You don't get my point above. There are two difference situations, one is
between tasks and one is between consumers in same task. In Spark codebase, a
task could be blocked when it cannot requires necessary memory and it will wait
infinitely for other tasks to release memory (i.e., the code you quoted). This
makes sense. One task could be blocked due to insufficient memory and it just
waits for other tasks to finish and release memory. It also doesn't make sense
to ask other tasks spilling for the task.
For the consumers in same task, Spark doesn't do blocking for a consumer
which cannot require its memory but actively asks other consumers (and also the
consumer itself but at the last one) to do spilling and release memory if
possible.
The point is not whether block the consumer but when it will be unblocked.

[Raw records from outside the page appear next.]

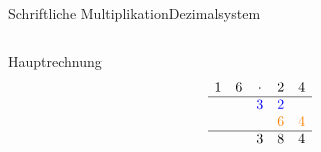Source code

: \documentclass[xelatex,aspectratio=169]{beamer}
\begin{document}
\begin{frame}[t]{Schriftliche Multiplikation}{Dezimalsystem}
  \begin{columns}
    \begin{column}{0.33\textwidth}
      \begin{block}{Hauptrechnung}
        \[
          \begin{matrix}
            1 & 6 & \cdot               & 2                     & 4                     \\
            \hline
              &   & \textcolor{blue}{3} & \textcolor{blue}{2}   &                       \\
              &   &                     & \textcolor{orange}{6} & \textcolor{orange}{4} \\
            \hline
              &   & 3                   & 8                     & 4                     \\
          \end{matrix}
        \]


\end{block}
\end{column}
\end{columns}
\end{frame}
\end{document}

The code here seems to block a consumer and passively wait infinitely for other
consumers. How do we know when other consumers will release? If no consumers
release? Then the task is just stuck there. All consumers in same task have the
same goal: finish the task. They should help others finish their jobs, by
spilling and releasing memory when possible if other consumers need. Maybe
there are some concerns I don't get so far, but that's why I think the current
model looks strange to me.
I'm not arguing about the tracking consumers and requesting consumers. This
looks clever to me too. So your reply above I have no question about it. But
seems it's not related to the issue I'm talking in this PR.